2- Even if the iSCSI vSwitch is separate, when coming out of maintenance, iSCSI sessions and LAN ARPs can explode simultaneously and overload the line card.
On the CX side, the same crash signature can persist for years across multiple minor branches and appear under specific triggers (VSX + MAC churn); the fix may be in a different version or another build of 10.15.
What can be done for a healthy design without LACP?
1- On the VMware side, do not use two active-active 10G uplinks to two chassis at once. For each Port Group:
- Active uplink: Only one 10G (going to Primary)
- Standby uplink: The other 10G (going to Secondary).
- Leave the 1G ports as standby.
- You can balance the load by reversing this order on other ESXi hosts.
- This setting prevents the same VLAN from being active on two chassis at the same time, significantly reducing MAC flapping and flooding.
Of course, we recommend using LACP if possible.
There was also the iSCSI issue;
1- Separate vSwitch and port binding is correct; pin each vmkernel to a single physical NIC (the other remains standby).
2- Keep iSCSI uplinks on separate VLANs/Subnets and, if possible, separate physical paths; LACP is not required.
I hope TAC resolves the case soon.
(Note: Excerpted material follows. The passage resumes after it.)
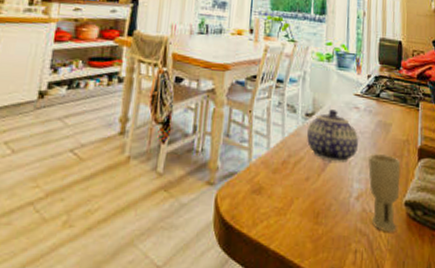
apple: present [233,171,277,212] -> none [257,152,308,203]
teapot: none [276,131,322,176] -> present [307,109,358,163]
Please share the solution results with us.
Original Message:
Sent: Sep 11, 2025 01:11 PM
From: Neonium
Subject: Problem with SFP+ line card in VSX stack
I had actually ruled out a software bug, but your explanation sounds very plausible. However, I had it in different versions. If that were the case, the bug would have to have been in the firmware for a very long time, since the error occurred in a 10.15.x version.
But to add some more information, we do not use LACP in VMWare. We add 2 10G ports and 2 1G ports as standby to the vSwitch. In a separate vSwitch, we have 2 10G ports for ISCSI. The first vSwitch is for the LAN VLANs.
I opened a case earlier, but sometimes there are helpful tips in the community.